Logic of Forward Computing

The most important part of a model is to implement logic of computing. PaddlePaddle provides lots of operators encapsulated in different granularity. These operators usually are correspondent to a kind or a group of transformation logic. The output of operator is the result of transfomation for input data. User can flexiblely use operators to implement models with complex logics. For example, many convolutional operators will be used in tasks associated with image tasks and LSTM/GRU operators will be used in sequence tasks. Various operators are usually combined in complex models to implement complex transformation. PaddlePaddle provides natural methods to combine operators. The following example displays the typical combination method:

op_1_out = fluid.layers.op_1(input=op_1_in, ...)
op_2_out = fluid.layers.op_2(input=op_1_out, ...)

In the example above, op_1 and op_2 represent types of operators,such as fc performing linear transformation(full connection) or conv performing convolutional transformation. The computing order of operators and direction of data stream are defined by the connection of input and output of operators. In the example above, the output of op_1 is the input of op_2. It will firstly compute op_1 and then op_2 in the process of computing. For more complex models, we may need to use control flow operators to make it perform dynamically according to the input data. In this situation, IfElseOp, WhileOp and other operators are provided in PaddlePaddle. About documentation of these operators, please refer to fluid.layers . As for this task, we use a fc operator:

y_predict = fluid.layers.fc(input=x, size=1, act=None)

Loss Function

Loss function is correspondent with the target solution. We can resolve the model by minimizing the loss value. The outputs of loss functions of most models are real numbers. But the loss operator in PaddlePaddle is only aimed at a single sample. When a batch is feeded, there will be many outputs from the loss operator, each of which is correspondent with the loss of a single sample. Therefore we usually append operators like mean after loss function to conduct reduction of losses. After each forward iteration, a loss value will be returned. After that, Chain derivation theorem will be performed automatically in PaddlePaddle to compute gradient value of every parameter and variable in computing model. Here we use mean square error cost:

cost = fluid.layers.square_error_cost(input=y_predict, label=y)
avg_cost = fluid.layers.mean(cost)

Optimization Method

After the definition of loss function, we can get loss value by forward computing and then get gradient value of parameters with chain deravation theorem. Having obtained the gradients, parameters have to be updated and the simplest algorithm is the random gradient descent algorithm: \(w=w - \eta \cdot g\) .But common random gradient descent algorithms have some disadvantages, such as unstable convergency. To improve the training speed and effect of model, academic scholars have come up with many optimized algorithm, including Momentum , RMSProp , Adam . Strategies vary from optimization algorithm to another to update parameters of model. Usually we can choose appropriate algorthm according to specific tasks and models. No matter what optimization algorithm we adopt, learning rate is usually an important super parameter to be specified and carefully adjusted by trials. Take random gradient descent algorithm as an example here:

sgd_optimizer = fluid.optimizer.SGD(learning_rate=0.001)
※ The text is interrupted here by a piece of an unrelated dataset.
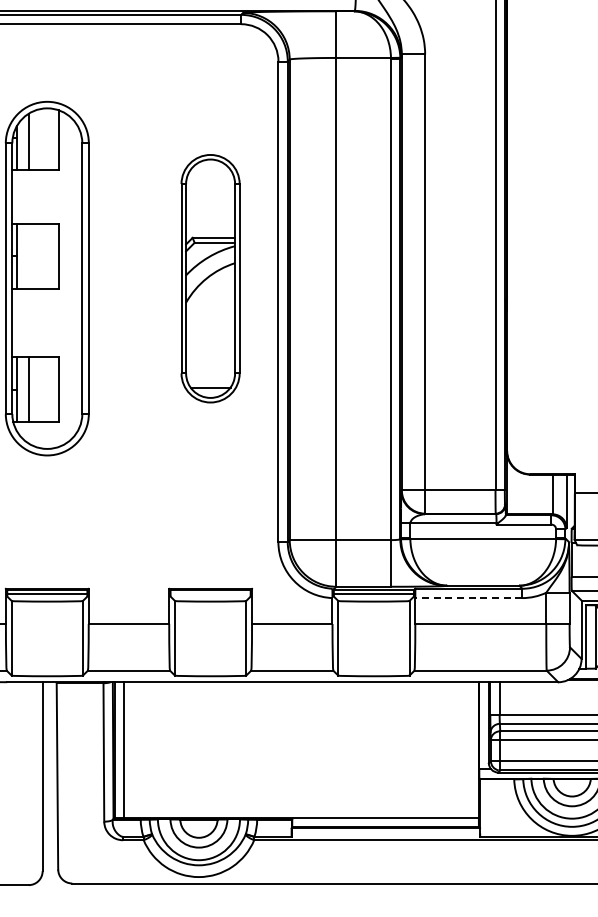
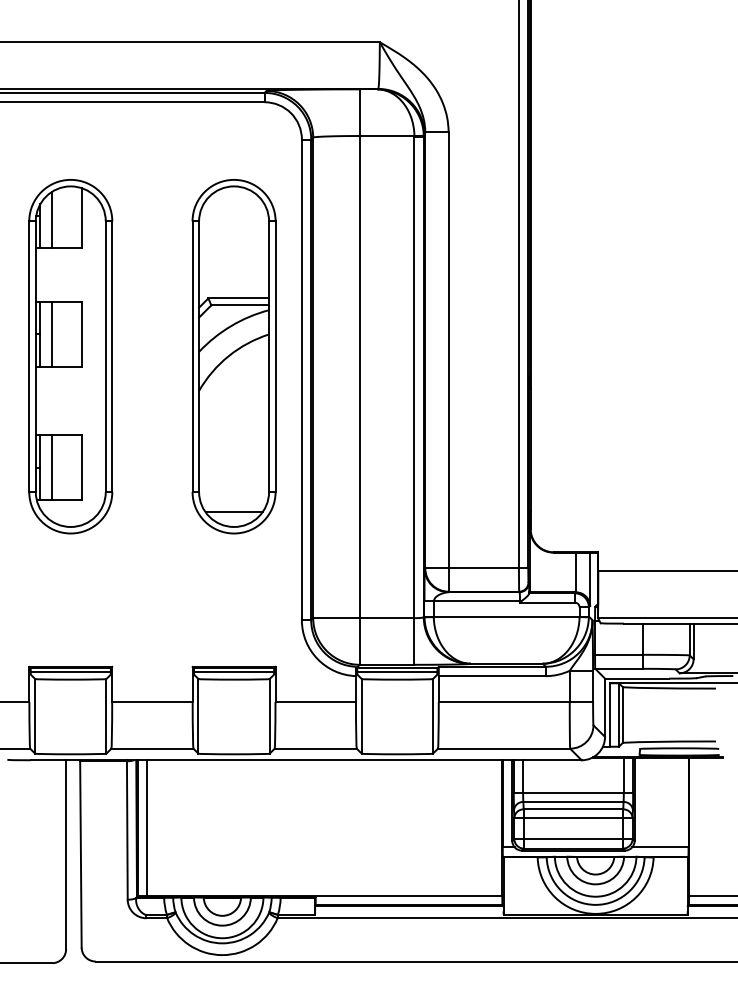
line: (29, 255) -> (52, 333), added
part: (210, 278) -> (233, 356), size x1.43
line: (211, 593) -> (234, 671), added
line: (469, 598) -> (492, 676), dashed -> solid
For more optimization operators,please refer to fluid.optimizer() .

What to do next?

Attention needs to be paid for Data Layer, Forward Computing Logic, Loss function and Optimization Function while you use PaddlePaddle to implement models. The data format, computing logic, loss function and optimization function are all different in different tasks. A rich number of examples of model are provided in PaddlePaddle. You can build your own model structure by referring to these examples. You can visit Model Repository to refer to examples in official documentation.